(TEXT):
So, if God doesn’t exist, there is no objective moral value to condemn murder and thief because other species perform these acts uncondemned. But, humanists and evolutionists do condemn these acts among humans. Why are these acts wrong? Dartmouth ethicist Walter Sinnott-Armstrong answers, “It simply is. Objectively. Don’t you agree?” (“There Is No Good Reason to Believe in God,” in God? A Debate, 34). Of course, we believe because we are theists who believe 1) If God does not exist, objective moral values and duties do not exit. But why should atheists objectively believe murder and theft is wrong if we are all the same species?

Premise 2) of the moral argument asserts that, in fact, objective moral values and duties do exist. So, how do we answer the objection of humanists who say that moral values are illusions fostered in us by socio-biological evolution? According to naturalism all our beliefs, not just our moral beliefs, have been selected for survival value, not truth, and are therefore unwarranted or without bases. Therefore, the humanist or evolutionist has no grounds for condemning any act as wrong including murder, theft, rape, or child abuse. So, the agnostic philosopher of science Michael Ruse is groundless when he states, “The man who says that it is morally acceptable to rape little children is just as mistaken as the man who says 2+2=5?” (Darwinism Defended, London: Addion-Wesley, 1982, 275).

3) Therefore, God exists. The moral argument thus brings us to a personal, necessarily existent being who is the locus (site or location) and source of moral goodness.

The moral argument for God’s existence is powerful because every day that you get up you answer the question of whether there are objective moral values and duties by how you live.

This is contrary to the moral relativism that teaches moral values and duties are the results of evolution and therefore you have no right to judge one another. Yet at the same time our generation is steeped in political correctness which condemns those who condemn what they consider to be moral. This generation would condemn the government rounding up all homosexuals and throwing them into concentration camps the way the Nazis did Jews. They would condemn that as morally wrong and therefore disavow moral relativism. This generation also condemns as morally wrong racism, wife beating, child abuse or child molestation covered up by the Roman Catholic Church.

(TASK SET):
1/ Reproduce the moral argument passage word for word, from "Premise 2) of" to "Addion-Wesley, 1982, 275).".
2/ List the acts that the moral argument passage says the humanist or evolutionist has no grounds for condemning as wrong.

[Extracted page text data]
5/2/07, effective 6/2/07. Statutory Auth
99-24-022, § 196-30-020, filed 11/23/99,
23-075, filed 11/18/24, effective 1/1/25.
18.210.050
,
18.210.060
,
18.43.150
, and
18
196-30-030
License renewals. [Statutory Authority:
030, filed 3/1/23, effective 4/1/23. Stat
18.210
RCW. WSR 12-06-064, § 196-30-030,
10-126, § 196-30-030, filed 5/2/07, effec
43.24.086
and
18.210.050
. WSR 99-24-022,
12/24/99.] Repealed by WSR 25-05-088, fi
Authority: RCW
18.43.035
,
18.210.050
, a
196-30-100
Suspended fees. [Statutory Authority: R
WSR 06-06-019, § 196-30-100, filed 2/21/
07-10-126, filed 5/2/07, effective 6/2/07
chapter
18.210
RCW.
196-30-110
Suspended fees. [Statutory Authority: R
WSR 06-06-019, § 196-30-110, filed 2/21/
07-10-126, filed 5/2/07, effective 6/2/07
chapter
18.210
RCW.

--

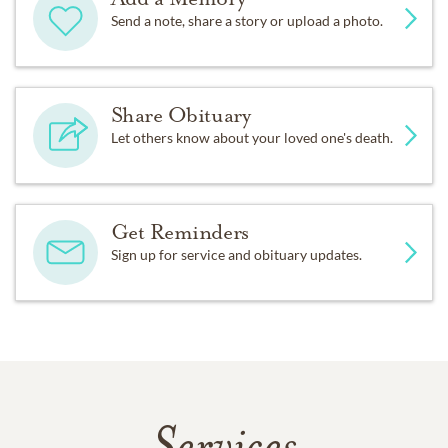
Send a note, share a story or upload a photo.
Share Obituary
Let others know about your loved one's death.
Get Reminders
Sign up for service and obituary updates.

(ANSWERS FOR THIS EXERCISE):
1/
Premise 2) of the moral argument asserts that, in fact, objective moral values and duties do exist. So, how do we answer the objection of humanists who say that moral values are illusions fostered in us by socio-biological evolution? According to naturalism all our beliefs, not just our moral beliefs, have been selected for survival value, not truth, and are therefore unwarranted or without bases. Therefore, the humanist or evolutionist has no grounds for condemning any act as wrong including murder, theft, rape, or child abuse. So, the agnostic philosopher of science Michael Ruse is groundless when he states, “The man who says that it is morally acceptable to rape little children is just as mistaken as the man who says 2+2=5?” (Darwinism Defended, London: Addion-Wesley, 1982, 275).

2/ murder, theft, rape, child abuse